Example 2 (Processing time-based)

  • Test data
    • datahub_stream1
      k1 v1
      1 val1
      2 val2
      3 val3
    • datahub_stream2
      k1 v1
      1 val1
      2 val2
      3 val3
  • Test statements
    CREATE TABLE datahub_stream1 (
      k1 BIGINT,
      v1 VARCHAR,
      d AS PROCTIME()
    ) WITH (
      type='datahub',
      endpoint='<yourEndpoint>',
      accessId='<yourAccessID>',
      accessKey='<yourAccessSecret>',
      projectName='<yourProjectName>',
      topic='<yourTopic>',
      project='<yourProjectName>'
    );
    
    CREATE TABLE datahub_stream2 (
      k2 BIGINT,
      v2 VARCHAR,
      e AS PROCTIME()
    ) WITH (
      type='datahub',
      endpoint='<yourEndpoint>',
      accessId='<yourAccessID>',
      accessKey='<yourAccessSecret>',
      projectName='<yourProjectName>',
      topic='<yourTopic>',
      project='<yourProjectName>'
    );
    
    --Create an ApsaraDB RDS result table.

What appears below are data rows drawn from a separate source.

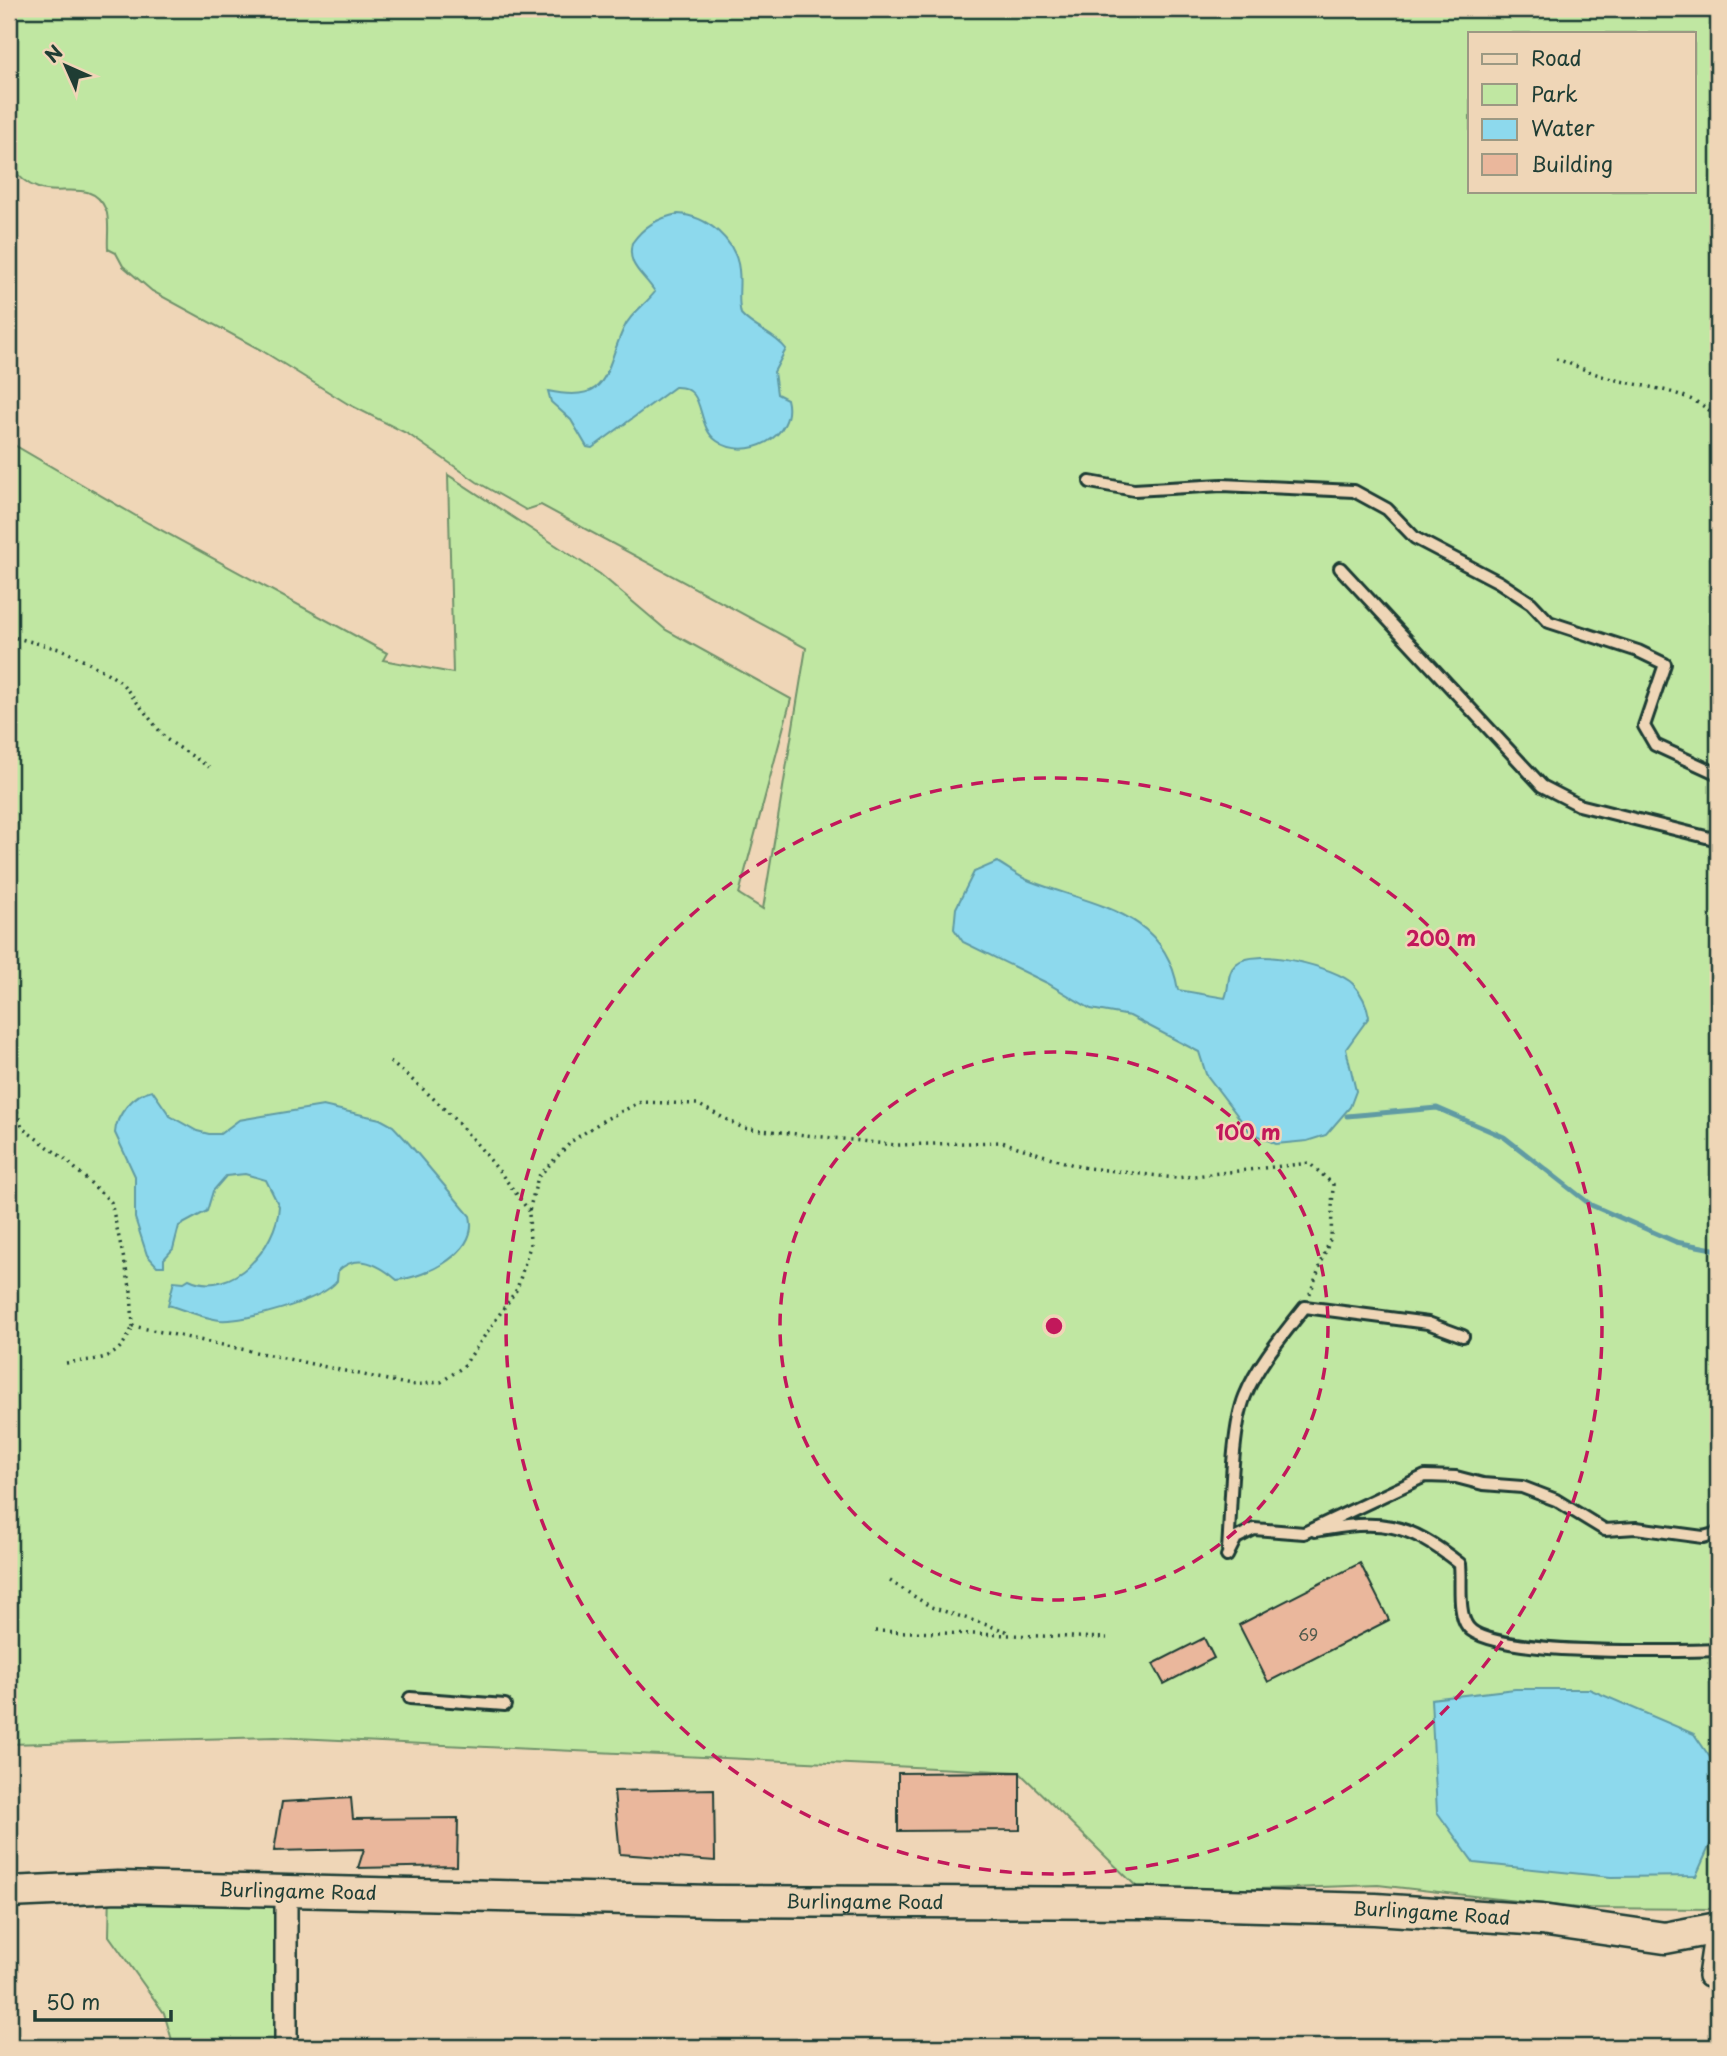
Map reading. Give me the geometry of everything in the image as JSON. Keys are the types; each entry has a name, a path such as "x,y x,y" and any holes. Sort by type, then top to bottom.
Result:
{"street":[{"name":"Burlingame Road","path":"9,1892 118,1887 715,1901 1148,1903 1375,1909 1541,1920 1665,1938 1717,1929"},
{"path":"286,1891 286,2047"},
{"path":"1709,1976 1717,1929"}],"lane":[{"path":"1090,482 1134,490 1222,485 1354,491 1387,509 1415,538 1499,582 1531,603 1549,622 1638,650 1665,664 1644,726 1655,745 1718,774"},
{"path":"1340,568 1542,786 1579,805 1718,840"},
{"path":"1463,1336 1427,1323 1305,1307 1281,1338 1244,1399 1238,1429 1227,1556 1236,1538 1254,1529 1304,1533 1352,1525 1385,1524 1429,1539 1460,1564 1463,1593 1460,1611 1468,1629 1487,1637 1579,1652 1718,1650"},
{"path":"1304,1533 1425,1476 1456,1477 1483,1484 1522,1488 1556,1500 1605,1530 1636,1528 1703,1537 1718,1534"},
{"path":"410,1698 505,1705"}],"path":[{"path":"1556,359 1610,379 1698,402 1718,418"},
{"path":"9,636 63,650 121,682 166,739 209,767"},
{"path":"390,1062 423,1087 479,1144 528,1211"},
{"path":"9,1084 22,1128 66,1160 111,1202 131,1291 133,1326 125,1344 108,1359 66,1363"},
{"path":"133,1326 411,1385 441,1382 463,1367 517,1289 530,1246 528,1211 538,1177 572,1141 641,1102 696,1104 743,1128 896,1145 1002,1142 1080,1167 1175,1178 1309,1163 1333,1184 1331,1237 1305,1307"},
{"path":"890,1581 931,1607 1015,1634"},
{"path":"875,1631 1107,1638"}],"green space":[{"path":"9,9 1718,9 1716,1909 1578,1908 1378,1885 1143,1893 1019,1772 276,1737 9,1744 9,442 148,523 387,653 383,660 453,673 448,475 600,574 666,630 791,699 739,894 763,909 806,648 541,505 526,510 477,482 408,434 348,404 261,350 152,291 123,266 116,253 108,249 107,214 100,200 84,191 38,188 29,184 9,164"},
{"path":"110,1887 283,1889 284,2047 174,2047 164,2013 109,1936"}],"water":[{"path":"678,214 699,219 726,240 737,259 741,314 786,349 774,372 777,394 787,399 788,413 784,425 777,435 755,447 729,447 710,434 697,399 692,393 685,388 675,387 592,448 587,447 571,420 551,402 548,391 583,393 594,389 601,382 626,325 655,292 634,264 632,243 652,224"},
{"path":"997,862 1026,879 1102,905 1142,927 1158,943 1171,963 1178,990 1225,998 1229,976 1236,964 1245,959 1259,957 1313,965 1353,984 1361,995 1369,1017 1346,1049 1356,1091 1350,1107 1326,1135 1307,1141 1276,1144 1250,1132 1206,1074 1199,1052 1130,1016 1091,1009 1047,983 963,942 954,929 956,908 974,872"},
{"path":"152,1090 170,1116 197,1131 209,1134 220,1134 239,1120 323,1106 380,1119 393,1126 406,1140 470,1216 471,1229 467,1241 459,1251 436,1268 409,1278 397,1280 376,1266 353,1262 338,1271 337,1281 329,1288 300,1302 264,1314 220,1320 168,1305 174,1281 184,1282 189,1279 205,1283 221,1282 236,1276 249,1265 270,1238 279,1206 266,1180 245,1174 226,1176 213,1191 207,1211 179,1226 173,1249 164,1259 164,1266 157,1266 147,1255 135,1218 135,1176 115,1133 127,1106 138,1096"},
{"path":"1515,1689 1589,1689 1694,1734 1718,1769 1718,1827 1696,1876 1611,1877 1474,1863 1437,1812 1431,1699"}],"building":[{"path":"1360,1563 1389,1620 1268,1682 1239,1625"},
{"path":"1204,1638 1214,1658 1164,1684 1153,1664"},
{"path":"1020,1772 1020,1830 898,1831 898,1773"},
{"path":"714,1789 715,1861 620,1854 614,1791"},
{"path":"351,1798 353,1819 458,1818 457,1866 358,1868 364,1849 274,1851 282,1802"}],"waterway":[{"path":"1347,1116 1437,1108 1504,1137 1591,1205 1676,1242 1718,1250"}]}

    CREATE TABLE rds_output(
      k1 BIGINT,
      v1 VARCHAR,
      v2 VARCHAR
    ) WITH (
      type='rds',
      url='<yourDatabaseURL>',
      tableName='<yourDatabaseTablename>',
      userName='<yourDatabaseUserName>',
      password='<yourDatabasePassword>'
    );
    
    INSERT INTO rds_output
    SELECT k1, v1, v2
    FROM datahub_stream1 AS o
    JOIN datahub_stream2 AS s on o.k1 = s.k2 AND
         o.d BETWEEN s.e - INTERVAL '4' MINUTE AND s.e;
Note The results are uncertain because they depend on the time when each data record in the two data streams enters the system. Therefore, this example does not provide the expected results.